* Exercise brief *
Your answer must be every line of the data below that holds the string "BASSERMANN", copied exactly.
START Material shown
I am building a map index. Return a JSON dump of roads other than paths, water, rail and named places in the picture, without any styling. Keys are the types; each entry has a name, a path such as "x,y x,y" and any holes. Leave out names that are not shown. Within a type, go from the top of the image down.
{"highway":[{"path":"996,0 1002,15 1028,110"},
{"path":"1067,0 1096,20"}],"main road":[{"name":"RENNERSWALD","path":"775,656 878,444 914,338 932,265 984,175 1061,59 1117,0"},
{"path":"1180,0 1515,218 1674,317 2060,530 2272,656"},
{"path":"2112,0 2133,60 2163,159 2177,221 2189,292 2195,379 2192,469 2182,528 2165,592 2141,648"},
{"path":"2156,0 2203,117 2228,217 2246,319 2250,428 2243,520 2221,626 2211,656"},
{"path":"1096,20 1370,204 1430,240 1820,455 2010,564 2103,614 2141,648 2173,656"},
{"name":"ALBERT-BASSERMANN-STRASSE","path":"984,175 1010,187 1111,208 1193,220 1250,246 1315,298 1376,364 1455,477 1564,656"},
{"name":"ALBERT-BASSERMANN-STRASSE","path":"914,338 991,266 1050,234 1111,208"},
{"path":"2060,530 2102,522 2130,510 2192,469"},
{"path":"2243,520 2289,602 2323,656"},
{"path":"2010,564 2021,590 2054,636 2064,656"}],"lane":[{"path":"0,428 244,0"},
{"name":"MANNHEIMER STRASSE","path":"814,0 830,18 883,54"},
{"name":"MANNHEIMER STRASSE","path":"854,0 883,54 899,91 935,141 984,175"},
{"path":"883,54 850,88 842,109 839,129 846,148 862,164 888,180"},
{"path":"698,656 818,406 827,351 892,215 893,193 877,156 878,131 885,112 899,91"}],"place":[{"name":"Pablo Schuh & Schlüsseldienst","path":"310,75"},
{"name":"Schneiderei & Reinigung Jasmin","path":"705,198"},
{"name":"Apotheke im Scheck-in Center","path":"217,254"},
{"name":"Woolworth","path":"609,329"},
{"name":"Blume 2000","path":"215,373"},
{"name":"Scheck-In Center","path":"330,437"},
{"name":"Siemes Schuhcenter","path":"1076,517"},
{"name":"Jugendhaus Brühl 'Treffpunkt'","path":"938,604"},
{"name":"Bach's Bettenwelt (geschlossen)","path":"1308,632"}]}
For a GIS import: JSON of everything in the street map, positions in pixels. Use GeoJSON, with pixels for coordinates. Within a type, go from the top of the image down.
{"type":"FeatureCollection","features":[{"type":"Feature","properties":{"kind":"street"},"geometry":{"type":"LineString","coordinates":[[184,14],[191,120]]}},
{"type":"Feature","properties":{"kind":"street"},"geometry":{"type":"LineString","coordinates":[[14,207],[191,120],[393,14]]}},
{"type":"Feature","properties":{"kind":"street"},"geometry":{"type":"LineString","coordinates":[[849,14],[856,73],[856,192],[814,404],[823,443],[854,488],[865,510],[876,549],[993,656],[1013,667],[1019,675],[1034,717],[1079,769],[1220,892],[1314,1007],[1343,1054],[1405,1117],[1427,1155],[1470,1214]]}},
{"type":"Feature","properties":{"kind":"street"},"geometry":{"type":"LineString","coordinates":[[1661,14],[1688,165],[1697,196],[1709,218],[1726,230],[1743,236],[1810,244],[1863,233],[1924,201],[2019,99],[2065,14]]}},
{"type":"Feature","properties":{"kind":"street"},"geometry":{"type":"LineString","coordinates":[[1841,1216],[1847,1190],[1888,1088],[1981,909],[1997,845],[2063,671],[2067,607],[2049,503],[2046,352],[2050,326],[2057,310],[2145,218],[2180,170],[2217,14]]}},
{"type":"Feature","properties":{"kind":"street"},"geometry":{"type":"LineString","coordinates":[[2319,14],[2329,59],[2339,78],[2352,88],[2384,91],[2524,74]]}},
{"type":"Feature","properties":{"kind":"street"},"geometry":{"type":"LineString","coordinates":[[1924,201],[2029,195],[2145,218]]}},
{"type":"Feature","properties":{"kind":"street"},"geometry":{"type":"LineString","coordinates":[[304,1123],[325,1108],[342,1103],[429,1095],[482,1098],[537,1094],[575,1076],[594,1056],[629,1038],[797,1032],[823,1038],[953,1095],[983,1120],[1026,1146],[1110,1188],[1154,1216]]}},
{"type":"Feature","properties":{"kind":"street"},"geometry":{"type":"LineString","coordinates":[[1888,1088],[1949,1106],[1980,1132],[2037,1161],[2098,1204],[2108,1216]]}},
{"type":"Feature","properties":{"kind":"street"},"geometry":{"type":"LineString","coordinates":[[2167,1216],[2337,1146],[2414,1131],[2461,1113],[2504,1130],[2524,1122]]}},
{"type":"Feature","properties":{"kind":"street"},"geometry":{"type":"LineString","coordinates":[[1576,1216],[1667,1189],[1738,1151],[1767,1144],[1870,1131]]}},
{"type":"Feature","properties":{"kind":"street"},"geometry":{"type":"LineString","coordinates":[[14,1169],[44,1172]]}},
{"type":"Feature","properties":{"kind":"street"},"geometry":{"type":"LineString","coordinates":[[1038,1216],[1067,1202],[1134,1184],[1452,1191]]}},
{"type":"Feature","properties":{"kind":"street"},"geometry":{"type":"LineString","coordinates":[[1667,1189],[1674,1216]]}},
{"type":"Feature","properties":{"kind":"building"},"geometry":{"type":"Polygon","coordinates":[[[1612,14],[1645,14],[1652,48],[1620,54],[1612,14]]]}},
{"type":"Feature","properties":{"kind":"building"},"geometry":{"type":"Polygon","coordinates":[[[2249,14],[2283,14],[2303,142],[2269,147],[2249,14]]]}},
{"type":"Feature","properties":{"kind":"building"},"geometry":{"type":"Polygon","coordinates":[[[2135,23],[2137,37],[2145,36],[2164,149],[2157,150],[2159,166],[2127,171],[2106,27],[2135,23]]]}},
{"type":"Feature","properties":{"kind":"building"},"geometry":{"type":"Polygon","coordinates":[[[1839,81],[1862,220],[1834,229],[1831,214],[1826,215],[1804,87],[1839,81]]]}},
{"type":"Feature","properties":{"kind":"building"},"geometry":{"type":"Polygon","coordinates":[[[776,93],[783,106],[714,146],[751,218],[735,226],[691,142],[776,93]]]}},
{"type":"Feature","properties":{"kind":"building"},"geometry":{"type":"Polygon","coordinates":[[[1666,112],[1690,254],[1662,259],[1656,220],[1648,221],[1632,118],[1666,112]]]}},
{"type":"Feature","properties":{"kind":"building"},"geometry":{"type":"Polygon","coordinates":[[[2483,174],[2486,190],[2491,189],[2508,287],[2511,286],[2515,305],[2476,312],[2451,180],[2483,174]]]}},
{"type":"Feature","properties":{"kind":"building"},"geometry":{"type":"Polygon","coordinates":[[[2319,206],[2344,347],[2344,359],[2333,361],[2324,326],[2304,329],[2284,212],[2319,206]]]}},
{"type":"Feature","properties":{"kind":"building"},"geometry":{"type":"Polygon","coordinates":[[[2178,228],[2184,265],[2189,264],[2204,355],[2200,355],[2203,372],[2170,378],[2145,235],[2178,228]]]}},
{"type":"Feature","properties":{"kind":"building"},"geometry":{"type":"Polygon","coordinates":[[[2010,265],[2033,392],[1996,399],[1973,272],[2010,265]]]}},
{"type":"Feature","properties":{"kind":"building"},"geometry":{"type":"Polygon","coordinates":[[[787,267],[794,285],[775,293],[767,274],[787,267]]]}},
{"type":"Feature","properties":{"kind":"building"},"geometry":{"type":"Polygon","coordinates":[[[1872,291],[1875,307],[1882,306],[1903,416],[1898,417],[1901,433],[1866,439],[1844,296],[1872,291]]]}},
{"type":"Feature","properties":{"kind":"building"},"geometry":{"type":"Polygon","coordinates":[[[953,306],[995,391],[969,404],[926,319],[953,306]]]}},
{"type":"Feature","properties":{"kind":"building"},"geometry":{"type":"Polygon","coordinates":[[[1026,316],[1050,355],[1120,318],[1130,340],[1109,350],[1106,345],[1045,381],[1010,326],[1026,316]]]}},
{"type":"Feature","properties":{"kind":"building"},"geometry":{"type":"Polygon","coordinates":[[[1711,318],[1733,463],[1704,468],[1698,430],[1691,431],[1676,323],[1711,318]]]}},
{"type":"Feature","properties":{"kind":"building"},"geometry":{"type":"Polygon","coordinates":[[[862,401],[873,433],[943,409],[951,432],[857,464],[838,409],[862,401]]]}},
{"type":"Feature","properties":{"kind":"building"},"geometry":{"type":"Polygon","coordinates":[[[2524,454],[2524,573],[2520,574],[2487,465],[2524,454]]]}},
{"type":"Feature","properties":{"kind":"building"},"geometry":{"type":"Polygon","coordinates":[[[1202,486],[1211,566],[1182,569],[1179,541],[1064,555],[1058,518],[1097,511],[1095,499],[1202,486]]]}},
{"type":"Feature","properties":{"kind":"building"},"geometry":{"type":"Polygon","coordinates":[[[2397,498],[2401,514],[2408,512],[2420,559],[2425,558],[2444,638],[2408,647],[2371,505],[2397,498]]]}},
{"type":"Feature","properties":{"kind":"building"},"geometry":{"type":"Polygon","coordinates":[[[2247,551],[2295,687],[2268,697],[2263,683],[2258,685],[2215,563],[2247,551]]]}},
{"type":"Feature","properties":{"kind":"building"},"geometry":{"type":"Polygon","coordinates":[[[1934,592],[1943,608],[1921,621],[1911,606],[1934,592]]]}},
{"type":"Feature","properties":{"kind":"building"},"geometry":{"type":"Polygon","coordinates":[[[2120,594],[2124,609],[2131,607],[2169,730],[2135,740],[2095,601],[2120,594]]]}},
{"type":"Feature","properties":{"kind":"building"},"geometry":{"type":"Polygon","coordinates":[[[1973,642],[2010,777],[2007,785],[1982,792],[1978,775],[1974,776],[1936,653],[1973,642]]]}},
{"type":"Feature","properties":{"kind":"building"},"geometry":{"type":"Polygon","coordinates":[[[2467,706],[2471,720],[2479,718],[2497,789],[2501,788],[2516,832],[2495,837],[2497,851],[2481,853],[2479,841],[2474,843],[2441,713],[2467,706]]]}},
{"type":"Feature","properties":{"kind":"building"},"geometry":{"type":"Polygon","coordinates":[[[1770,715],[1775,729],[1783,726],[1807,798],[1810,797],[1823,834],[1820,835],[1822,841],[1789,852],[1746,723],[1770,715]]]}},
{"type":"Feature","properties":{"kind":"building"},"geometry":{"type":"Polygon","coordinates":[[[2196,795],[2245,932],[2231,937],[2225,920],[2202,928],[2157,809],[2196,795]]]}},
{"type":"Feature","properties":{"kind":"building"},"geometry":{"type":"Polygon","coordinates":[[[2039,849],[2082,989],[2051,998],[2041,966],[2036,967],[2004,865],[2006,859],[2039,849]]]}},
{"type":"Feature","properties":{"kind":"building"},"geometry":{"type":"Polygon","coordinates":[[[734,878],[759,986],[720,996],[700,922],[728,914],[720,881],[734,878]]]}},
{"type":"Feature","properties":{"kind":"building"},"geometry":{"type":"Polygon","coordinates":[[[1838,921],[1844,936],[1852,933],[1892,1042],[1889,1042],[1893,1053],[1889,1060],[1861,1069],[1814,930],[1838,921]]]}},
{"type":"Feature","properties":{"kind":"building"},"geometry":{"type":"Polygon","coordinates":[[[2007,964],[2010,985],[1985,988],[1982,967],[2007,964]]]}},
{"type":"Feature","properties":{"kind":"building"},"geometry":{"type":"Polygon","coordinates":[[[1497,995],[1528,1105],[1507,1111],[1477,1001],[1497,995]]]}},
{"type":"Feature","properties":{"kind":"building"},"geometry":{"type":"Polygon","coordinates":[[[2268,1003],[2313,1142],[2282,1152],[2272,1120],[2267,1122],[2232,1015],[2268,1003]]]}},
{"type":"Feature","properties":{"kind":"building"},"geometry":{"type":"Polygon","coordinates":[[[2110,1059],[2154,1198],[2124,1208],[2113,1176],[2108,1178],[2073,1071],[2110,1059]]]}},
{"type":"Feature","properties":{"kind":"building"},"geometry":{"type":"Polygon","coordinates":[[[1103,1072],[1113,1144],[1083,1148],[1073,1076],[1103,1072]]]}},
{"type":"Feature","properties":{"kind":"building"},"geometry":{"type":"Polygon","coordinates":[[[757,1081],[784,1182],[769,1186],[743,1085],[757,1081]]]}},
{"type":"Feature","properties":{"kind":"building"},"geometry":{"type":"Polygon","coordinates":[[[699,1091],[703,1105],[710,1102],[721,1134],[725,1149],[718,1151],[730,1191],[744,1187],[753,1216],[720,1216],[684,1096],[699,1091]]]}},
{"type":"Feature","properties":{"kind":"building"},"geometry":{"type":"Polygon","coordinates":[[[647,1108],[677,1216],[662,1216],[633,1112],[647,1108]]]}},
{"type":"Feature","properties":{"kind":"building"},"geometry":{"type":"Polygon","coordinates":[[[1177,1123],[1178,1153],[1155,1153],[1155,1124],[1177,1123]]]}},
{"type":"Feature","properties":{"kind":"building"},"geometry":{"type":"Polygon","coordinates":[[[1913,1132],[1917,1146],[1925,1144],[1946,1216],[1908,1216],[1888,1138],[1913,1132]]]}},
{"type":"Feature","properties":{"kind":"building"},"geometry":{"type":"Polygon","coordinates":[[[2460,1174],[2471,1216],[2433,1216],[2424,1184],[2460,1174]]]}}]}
END Material shown
* Exercise solution *
{"name":"ALBERT-BASSERMANN-STRASSE","path":"984,175 1010,187 1111,208 1193,220 1250,246 1315,298 1376,364 1455,477 1564,656"},
{"name":"ALBERT-BASSERMANN-STRASSE","path":"914,338 991,266 1050,234 1111,208"},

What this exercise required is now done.